Valley of the Five Lakes hike overview
All five lakes are different, which makes this hike all the more interesting. If you don’t want to see what they all look like, you may want to close this blog now. I had read that lakes three and four are the most beautiful (yes, they have the most boring names of lake one, two, three, etc.). But I took a liking to lakes one and two, and also found five highly enchanting.

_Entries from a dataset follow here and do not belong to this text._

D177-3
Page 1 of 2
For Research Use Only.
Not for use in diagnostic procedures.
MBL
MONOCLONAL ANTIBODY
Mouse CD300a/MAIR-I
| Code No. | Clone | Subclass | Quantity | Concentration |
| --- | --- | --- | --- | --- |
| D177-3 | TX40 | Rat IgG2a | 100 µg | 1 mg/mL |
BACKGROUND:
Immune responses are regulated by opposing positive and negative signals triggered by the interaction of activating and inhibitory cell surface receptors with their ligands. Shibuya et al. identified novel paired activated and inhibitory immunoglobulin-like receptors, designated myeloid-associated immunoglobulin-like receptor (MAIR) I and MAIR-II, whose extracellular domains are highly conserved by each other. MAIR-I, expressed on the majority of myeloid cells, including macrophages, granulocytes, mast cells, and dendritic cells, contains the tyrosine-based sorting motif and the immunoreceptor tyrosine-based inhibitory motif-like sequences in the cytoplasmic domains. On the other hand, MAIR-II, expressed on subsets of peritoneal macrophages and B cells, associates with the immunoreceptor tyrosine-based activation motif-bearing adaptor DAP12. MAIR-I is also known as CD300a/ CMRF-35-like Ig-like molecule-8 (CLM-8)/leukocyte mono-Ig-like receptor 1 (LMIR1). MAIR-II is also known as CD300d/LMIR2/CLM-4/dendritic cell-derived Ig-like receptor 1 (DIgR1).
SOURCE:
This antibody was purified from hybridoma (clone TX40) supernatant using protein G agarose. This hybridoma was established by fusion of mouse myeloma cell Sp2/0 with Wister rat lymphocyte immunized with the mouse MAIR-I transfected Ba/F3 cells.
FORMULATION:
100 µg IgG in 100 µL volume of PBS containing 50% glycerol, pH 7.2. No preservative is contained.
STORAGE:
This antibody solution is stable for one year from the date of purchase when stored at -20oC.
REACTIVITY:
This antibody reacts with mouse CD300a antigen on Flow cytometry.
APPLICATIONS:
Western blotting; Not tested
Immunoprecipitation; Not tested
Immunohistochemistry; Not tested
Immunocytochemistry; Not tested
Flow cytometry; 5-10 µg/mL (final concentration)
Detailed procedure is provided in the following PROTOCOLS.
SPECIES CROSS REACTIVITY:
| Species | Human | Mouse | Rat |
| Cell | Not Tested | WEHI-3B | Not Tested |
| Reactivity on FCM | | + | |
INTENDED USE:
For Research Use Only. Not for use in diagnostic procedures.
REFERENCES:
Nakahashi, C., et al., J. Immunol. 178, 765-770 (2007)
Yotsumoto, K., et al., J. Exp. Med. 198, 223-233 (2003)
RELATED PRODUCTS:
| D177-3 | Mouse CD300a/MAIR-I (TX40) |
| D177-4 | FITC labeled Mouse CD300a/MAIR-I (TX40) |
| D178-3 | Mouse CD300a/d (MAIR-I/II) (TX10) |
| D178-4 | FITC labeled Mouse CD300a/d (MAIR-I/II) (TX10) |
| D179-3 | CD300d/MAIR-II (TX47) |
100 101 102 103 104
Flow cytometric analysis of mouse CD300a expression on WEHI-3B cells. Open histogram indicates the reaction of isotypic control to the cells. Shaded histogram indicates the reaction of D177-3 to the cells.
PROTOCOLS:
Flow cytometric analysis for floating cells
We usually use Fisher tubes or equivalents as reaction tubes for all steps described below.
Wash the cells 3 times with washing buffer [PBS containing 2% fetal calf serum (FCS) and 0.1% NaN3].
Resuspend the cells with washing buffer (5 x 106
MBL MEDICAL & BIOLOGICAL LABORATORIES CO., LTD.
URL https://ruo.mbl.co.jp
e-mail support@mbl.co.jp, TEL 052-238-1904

Slightly past the trailhead takes you over a bridge crossing Wabasso Creek. From there, choose which way to take the loop (we went left) and you’ll come back around to this bridge at the end of the hike. Upon our arrival at lake one, we were treated to a gorgeous expanse of water, her body a ripple of competing shades of turquoise and deep blue. There was a snow-capped mountain and that wonderful blue sky in the background. There should’ve been a painter with an easel set up.
As we approached lake two, we kind of thought, meh. But, as you get closer, and depending on how the sun is shining on it, it turned out to be the most magnificent. There are multiple viewpoints for this stunner, where the different shades of green paint an intricate mosaic to feast your eyes on.

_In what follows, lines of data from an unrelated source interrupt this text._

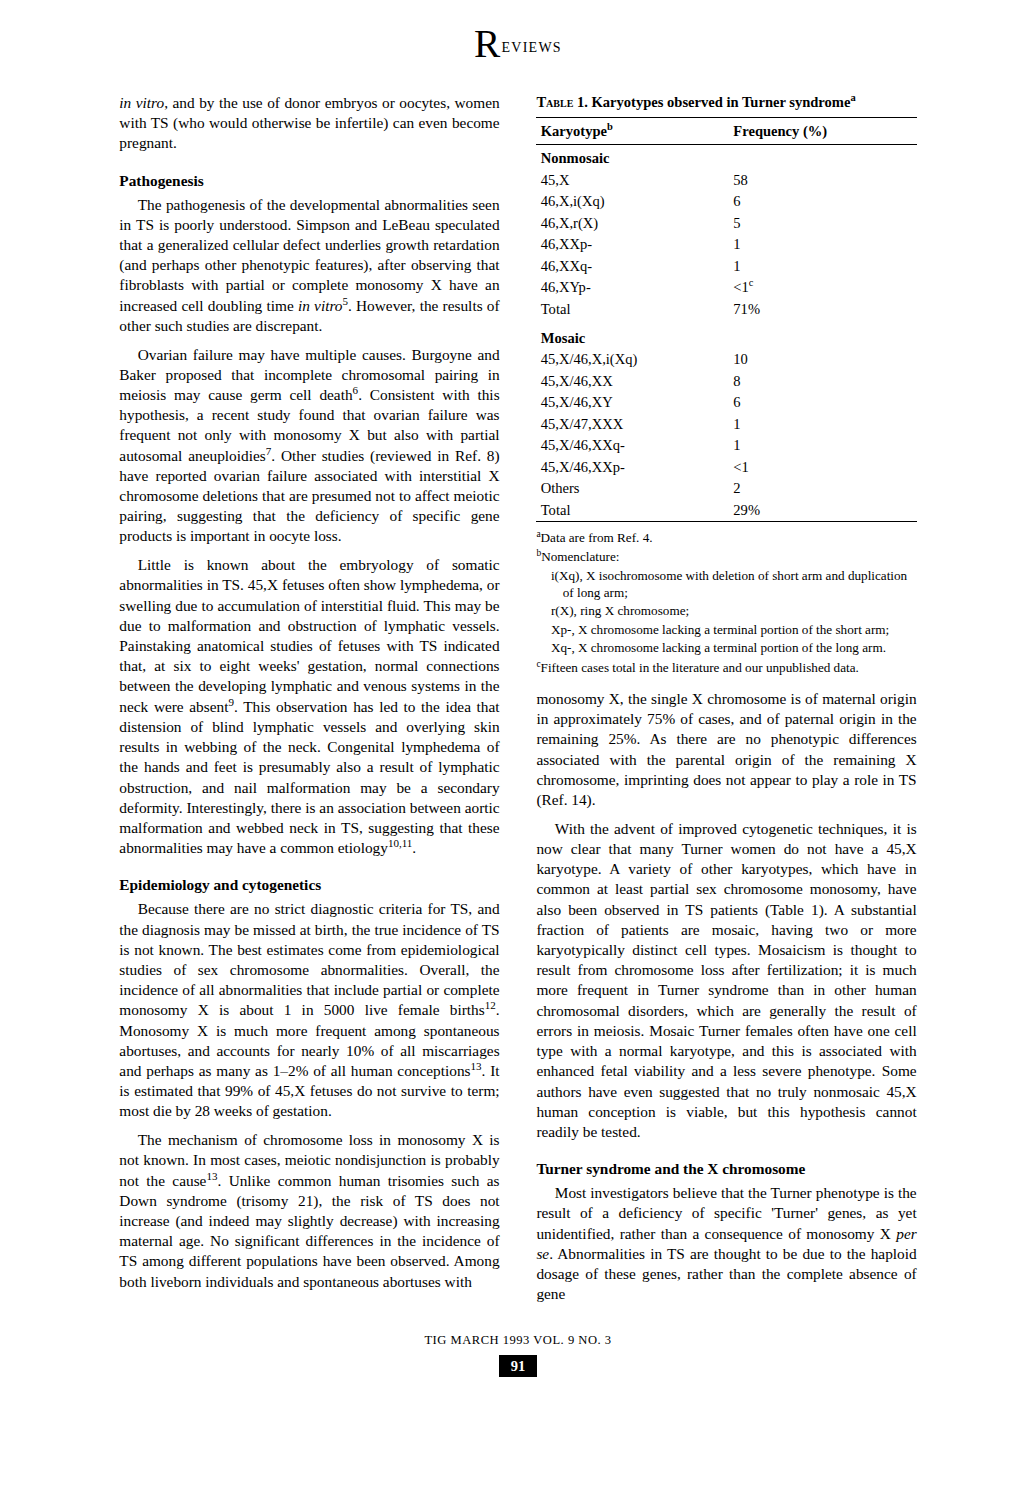Reviews
in vitro, and by the use of donor embryos or oocytes, women with TS (who would otherwise be infertile) can even become pregnant.
Pathogenesis
The pathogenesis of the developmental abnormalities seen in TS is poorly understood. Simpson and LeBeau speculated that a generalized cellular defect underlies growth retardation (and perhaps other phenotypic features), after observing that fibroblasts with partial or complete monosomy X have an increased cell doubling time in vitro5. However, the results of other such studies are discrepant.
Ovarian failure may have multiple causes. Burgoyne and Baker proposed that incomplete chromosomal pairing in meiosis may cause germ cell death6. Consistent with this hypothesis, a recent study found that ovarian failure was frequent not only with monosomy X but also with partial autosomal aneuploidies7. Other studies (reviewed in Ref. 8) have reported ovarian failure associated with interstitial X chromosome deletions that are presumed not to affect meiotic pairing, suggesting that the deficiency of specific gene products is important in oocyte loss.
Little is known about the embryology of somatic abnormalities in TS. 45,X fetuses often show lymphedema, or swelling due to accumulation of interstitial fluid. This may be due to malformation and obstruction of lymphatic vessels. Painstaking anatomical studies of fetuses with TS indicated that, at six to eight weeks' gestation, normal connections between the developing lymphatic and venous systems in the neck were absent9. This observation has led to the idea that distension of blind lymphatic vessels and overlying skin results in webbing of the neck. Congenital lymphedema of the hands and feet is presumably also a result of lymphatic obstruction, and nail malformation may be a secondary deformity. Interestingly, there is an association between aortic malformation and webbed neck in TS, suggesting that these abnormalities may have a common etiology10,11.
Epidemiology and cytogenetics
Because there are no strict diagnostic criteria for TS, and the diagnosis may be missed at birth, the true incidence of TS is not known. The best estimates come from epidemiological studies of sex chromosome abnormalities. Overall, the incidence of all abnormalities that include partial or complete monosomy X is about 1 in 5000 live female births12. Monosomy X is much more frequent among spontaneous abortuses, and accounts for nearly 10% of all miscarriages and perhaps as many as 1–2% of all human conceptions13. It is estimated that 99% of 45,X fetuses do not survive to term; most die by 28 weeks of gestation.
The mechanism of chromosome loss in monosomy X is not known. In most cases, meiotic nondisjunction is probably not the cause13. Unlike common human trisomies such as Down syndrome (trisomy 21), the risk of TS does not increase (and indeed may slightly decrease) with increasing maternal age. No significant differences in the incidence of TS among different populations have been observed. Among both liveborn individuals and spontaneous abortuses with
T able 1. Karyotypes observed in Turner syndrome a
| Karyotype b | Frequency (%) |
| --- | --- |
| Nonmosaic | |
| 45,X | 58 |
| 46,X,i(Xq) | 6 |
| 46,X,r(X) | 5 |
| 46,XXp- | 1 |
| 46,XXq- | 1 |
| 46,XYp- | <1 c |
| Total | 71% |
| Mosaic | |
| 45,X/46,X,i(Xq) | 10 |
| 45,X/46,XX | 8 |
| 45,X/46,XY | 6 |
| 45,X/47,XXX | 1 |
| 45,X/46,XXq- | 1 |
| 45,X/46,XXp- | <1 |
| Others | 2 |
| Total | 29% |
aData are from Ref. 4.
bNomenclature:
i(Xq), X isochromosome with deletion of short arm and duplication of long arm;
r(X), ring X chromosome;
Xp-, X chromosome lacking a terminal portion of the short arm;
Xq-, X chromosome lacking a terminal portion of the long arm.
cFifteen cases total in the literature and our unpublished data.
monosomy X, the single X chromosome is of maternal origin in approximately 75% of cases, and of paternal origin in the remaining 25%. As there are no phenotypic differences associated with the parental origin of the remaining X chromosome, imprinting does not appear to play a role in TS (Ref. 14).
With the advent of improved cytogenetic techniques, it is now clear that many Turner women do not have a 45,X karyotype. A variety of other karyotypes, which have in common at least partial sex chromosome monosomy, have also been observed in TS patients (Table 1). A substantial fraction of patients are mosaic, having two or more karyotypically distinct cell types. Mosaicism is thought to result from chromosome loss after fertilization; it is much more frequent in Turner syndrome than in other human chromosomal disorders, which are generally the result of errors in meiosis. Mosaic Turner females often have one cell type with a normal karyotype, and this is associated with enhanced fetal viability and a less severe phenotype. Some authors have even suggested that no truly nonmosaic 45,X human conception is viable, but this hypothesis cannot readily be tested.
Turner syndrome and the X chromosome
Most investigators believe that the Turner phenotype is the result of a deficiency of specific 'Turner' genes, as yet unidentified, rather than a consequence of monosomy X per se. Abnormalities in TS are thought to be due to the haploid dosage of these genes, rather than the complete absence of gene
TIG MARCH 1993 VOL. 9 NO. 3 91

Lakes 3 and 4 were right next to one another. Three’s transition from turquoise around the edges to dark blue in the centre stole the show. Lake four was a typical Rocky Mountain lake – clean enough to drink from and still lovely.
After four dazzling lakes, whatever lake five held was a bonus. And what it held was possibly the most clear lake water I’ve ever seen. There was a dock to walk out on, and every rock, log, and article of debris could be clearly seen though its pale jade-green waters.
You can’t go wrong with this quintuplet of lakes and I had to stop and wonder how magnificent it might be to swim in these beauties on a hot summer’s day!
After lake five, there was about another half kilometre trek back to the parking lot.
Valley of the five lakes hike: final thoughts
The Valley of the five lakes hike is a Jasper “must do” if you’re into hiking and natural beauty. It’s a great length, not too challenging (but still great exercise), and offers amazing scenery. You can accomplish this hike in a morning or afternoon, while enjoying another activity that same day, since Jasper has so much to offer. Hell, if you’ve partied the night before, you can even complete this hike without getting too tuckered out. We sampled gins, rums, scotches, and tequila cocktails from the fabulous Downstream Lounge the night before. But when the owner is an old friend, these things happen (thanks Soto)!
That leads me to…
Where to eat and drink in Jasper
A hiker’s gotta eat, right?! We sampled many fine food and beverage options in the wee town of Jasper. Our top picks are: Orso Trattoria at the Fairmont Jasper Park Lodge for fine dining, Syrahs of Jasper in town for cozy food and wine, the Downstream Jasper for casual fare and an amazing array of cocktails and spirits, and Harvest Food & Drink for a delicious brunch.
Jasper can be visited any time of the year. While you may experience frigid temperatures from November to March, you can “bundle up” and enjoy some skiing at Marmot Basin Ski Resort, or many other winter activities. Spring, summer, and fall offer fabulous hikes, scenery, climbing, wildlife, and more. Not to mention the townsite of Jasper is charming year-round.